In the last three years since 2016, the Department of Public Lands has processed 630 homestead program applications on Saipan alone. That means that, as of last month, the 2,923 homestead applicants on Saipan since 2016 has been reduced to 2,293, according to Public Lands Secretary Marianne Concepcion-Teregeyo.
In a presentation last week at the Rotary Club of Saipan meeting at the Hyatt Regency Saipan, Concepcion-Teregeyo said that DPL is also active in reviewing current homesteads and revoking homestead permits that have been awarded 15 years or more ago and no home has been built on the lot—one of the requirements.

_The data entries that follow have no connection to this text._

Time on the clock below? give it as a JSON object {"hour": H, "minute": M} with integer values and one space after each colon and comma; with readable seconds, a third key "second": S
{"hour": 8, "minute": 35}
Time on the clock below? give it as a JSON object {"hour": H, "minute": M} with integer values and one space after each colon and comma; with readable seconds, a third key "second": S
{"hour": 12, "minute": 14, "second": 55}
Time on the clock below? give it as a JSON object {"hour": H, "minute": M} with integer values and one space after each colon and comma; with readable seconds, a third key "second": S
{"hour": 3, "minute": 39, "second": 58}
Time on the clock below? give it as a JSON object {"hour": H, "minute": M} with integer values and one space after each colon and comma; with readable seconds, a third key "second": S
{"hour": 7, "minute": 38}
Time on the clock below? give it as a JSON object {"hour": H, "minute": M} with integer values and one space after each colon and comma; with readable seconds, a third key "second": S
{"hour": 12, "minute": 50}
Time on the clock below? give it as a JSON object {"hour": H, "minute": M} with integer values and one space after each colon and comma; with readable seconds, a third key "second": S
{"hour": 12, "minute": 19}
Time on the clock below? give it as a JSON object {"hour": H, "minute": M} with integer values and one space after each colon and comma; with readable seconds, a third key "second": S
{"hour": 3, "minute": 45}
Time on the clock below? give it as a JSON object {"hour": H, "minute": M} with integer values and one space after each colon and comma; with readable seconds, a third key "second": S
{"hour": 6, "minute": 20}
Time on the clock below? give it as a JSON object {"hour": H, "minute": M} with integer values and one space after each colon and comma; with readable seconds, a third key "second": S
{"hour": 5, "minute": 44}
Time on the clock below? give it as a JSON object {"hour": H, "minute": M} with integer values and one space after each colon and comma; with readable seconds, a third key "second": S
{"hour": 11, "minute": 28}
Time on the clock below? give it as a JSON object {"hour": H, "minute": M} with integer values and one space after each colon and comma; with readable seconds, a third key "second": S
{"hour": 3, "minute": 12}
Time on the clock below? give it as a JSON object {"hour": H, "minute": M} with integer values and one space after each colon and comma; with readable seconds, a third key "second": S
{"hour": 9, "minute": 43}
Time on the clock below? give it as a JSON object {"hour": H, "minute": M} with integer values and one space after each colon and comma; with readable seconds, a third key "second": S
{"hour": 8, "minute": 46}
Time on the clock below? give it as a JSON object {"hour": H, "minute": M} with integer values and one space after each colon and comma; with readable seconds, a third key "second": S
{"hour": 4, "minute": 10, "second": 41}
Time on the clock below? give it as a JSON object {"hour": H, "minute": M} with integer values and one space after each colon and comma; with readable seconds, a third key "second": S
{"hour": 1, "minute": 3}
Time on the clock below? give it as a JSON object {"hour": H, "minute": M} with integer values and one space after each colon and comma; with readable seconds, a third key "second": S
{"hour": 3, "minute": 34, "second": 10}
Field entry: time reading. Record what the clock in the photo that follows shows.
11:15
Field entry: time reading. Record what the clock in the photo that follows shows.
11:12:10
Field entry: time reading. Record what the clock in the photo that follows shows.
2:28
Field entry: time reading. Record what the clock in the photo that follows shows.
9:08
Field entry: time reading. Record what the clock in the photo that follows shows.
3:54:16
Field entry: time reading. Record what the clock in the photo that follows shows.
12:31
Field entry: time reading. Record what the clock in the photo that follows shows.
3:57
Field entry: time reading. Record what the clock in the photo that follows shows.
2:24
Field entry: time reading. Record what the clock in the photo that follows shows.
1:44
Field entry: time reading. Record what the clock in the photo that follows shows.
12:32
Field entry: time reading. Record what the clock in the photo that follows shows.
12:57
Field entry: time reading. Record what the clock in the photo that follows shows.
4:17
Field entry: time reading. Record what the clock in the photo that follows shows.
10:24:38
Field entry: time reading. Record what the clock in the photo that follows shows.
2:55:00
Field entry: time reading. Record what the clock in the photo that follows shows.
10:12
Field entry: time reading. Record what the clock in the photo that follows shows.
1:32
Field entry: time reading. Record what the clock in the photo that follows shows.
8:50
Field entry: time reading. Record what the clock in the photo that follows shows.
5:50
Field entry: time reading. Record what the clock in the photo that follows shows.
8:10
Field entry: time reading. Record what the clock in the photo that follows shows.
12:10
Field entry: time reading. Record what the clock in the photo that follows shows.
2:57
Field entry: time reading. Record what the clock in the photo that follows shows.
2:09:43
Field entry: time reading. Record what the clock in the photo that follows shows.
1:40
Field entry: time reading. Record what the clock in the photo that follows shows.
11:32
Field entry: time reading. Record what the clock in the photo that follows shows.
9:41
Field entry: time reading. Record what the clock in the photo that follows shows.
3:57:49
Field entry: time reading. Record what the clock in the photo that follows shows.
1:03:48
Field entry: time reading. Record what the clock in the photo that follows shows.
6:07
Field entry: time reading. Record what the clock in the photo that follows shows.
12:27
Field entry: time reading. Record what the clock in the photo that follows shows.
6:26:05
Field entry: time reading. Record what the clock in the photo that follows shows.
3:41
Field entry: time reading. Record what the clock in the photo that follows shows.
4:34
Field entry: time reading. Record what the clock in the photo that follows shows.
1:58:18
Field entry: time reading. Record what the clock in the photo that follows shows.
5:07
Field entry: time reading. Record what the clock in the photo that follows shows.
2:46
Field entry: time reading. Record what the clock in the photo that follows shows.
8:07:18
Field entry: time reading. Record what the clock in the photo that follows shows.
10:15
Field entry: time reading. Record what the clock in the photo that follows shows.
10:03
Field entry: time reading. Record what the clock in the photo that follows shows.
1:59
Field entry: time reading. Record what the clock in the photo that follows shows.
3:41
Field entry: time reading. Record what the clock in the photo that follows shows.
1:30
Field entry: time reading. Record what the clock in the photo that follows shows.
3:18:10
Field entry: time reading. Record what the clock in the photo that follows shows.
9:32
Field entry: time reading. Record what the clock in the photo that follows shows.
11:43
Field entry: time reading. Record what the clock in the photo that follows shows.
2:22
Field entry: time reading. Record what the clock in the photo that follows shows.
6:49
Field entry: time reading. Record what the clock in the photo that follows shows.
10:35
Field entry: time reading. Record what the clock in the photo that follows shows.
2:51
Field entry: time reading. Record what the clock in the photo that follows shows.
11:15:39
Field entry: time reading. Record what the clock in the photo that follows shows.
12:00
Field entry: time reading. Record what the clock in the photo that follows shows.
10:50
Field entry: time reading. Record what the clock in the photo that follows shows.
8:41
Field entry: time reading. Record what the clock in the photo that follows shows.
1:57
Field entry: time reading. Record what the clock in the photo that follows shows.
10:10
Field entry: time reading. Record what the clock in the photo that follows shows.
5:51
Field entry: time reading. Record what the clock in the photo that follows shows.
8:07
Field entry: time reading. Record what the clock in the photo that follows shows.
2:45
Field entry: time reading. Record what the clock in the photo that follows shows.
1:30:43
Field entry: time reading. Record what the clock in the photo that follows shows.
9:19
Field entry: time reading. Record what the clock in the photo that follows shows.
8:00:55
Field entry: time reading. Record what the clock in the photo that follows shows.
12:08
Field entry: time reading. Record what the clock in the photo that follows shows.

Homesteaders with structural damage on their house due to a storm are given extra time. “We go out and take photos of what the property looks like, and also after the storm. We have our own documents to indicate where we are at structure-wise before we revoke them,” Teregeyo said.
DPL issues warning notices to applicants before homesteads are revoked. When a homestead lot is revoked, homesteaders can appeal the revocation at the DPL hearing office.
The goal of the homestead program is to give land to those of Northern Marianas descent. Homesteaders pay a $50 permit and have to build a house on the lot within three years. The size and structure of the home does not matter, as long as there is a functioning restroom and a functioning kitchen.
DPL’s Homestead Division is one of the mandates of the CNMI Constitution. DPL is required to dispose of public lands which include the issuance of village and agricultural homesteads.
The DPL no longer issues agricultural homesteads in Saipan, but still does so in Tinian and Rota, and recently, on the island of Pagan.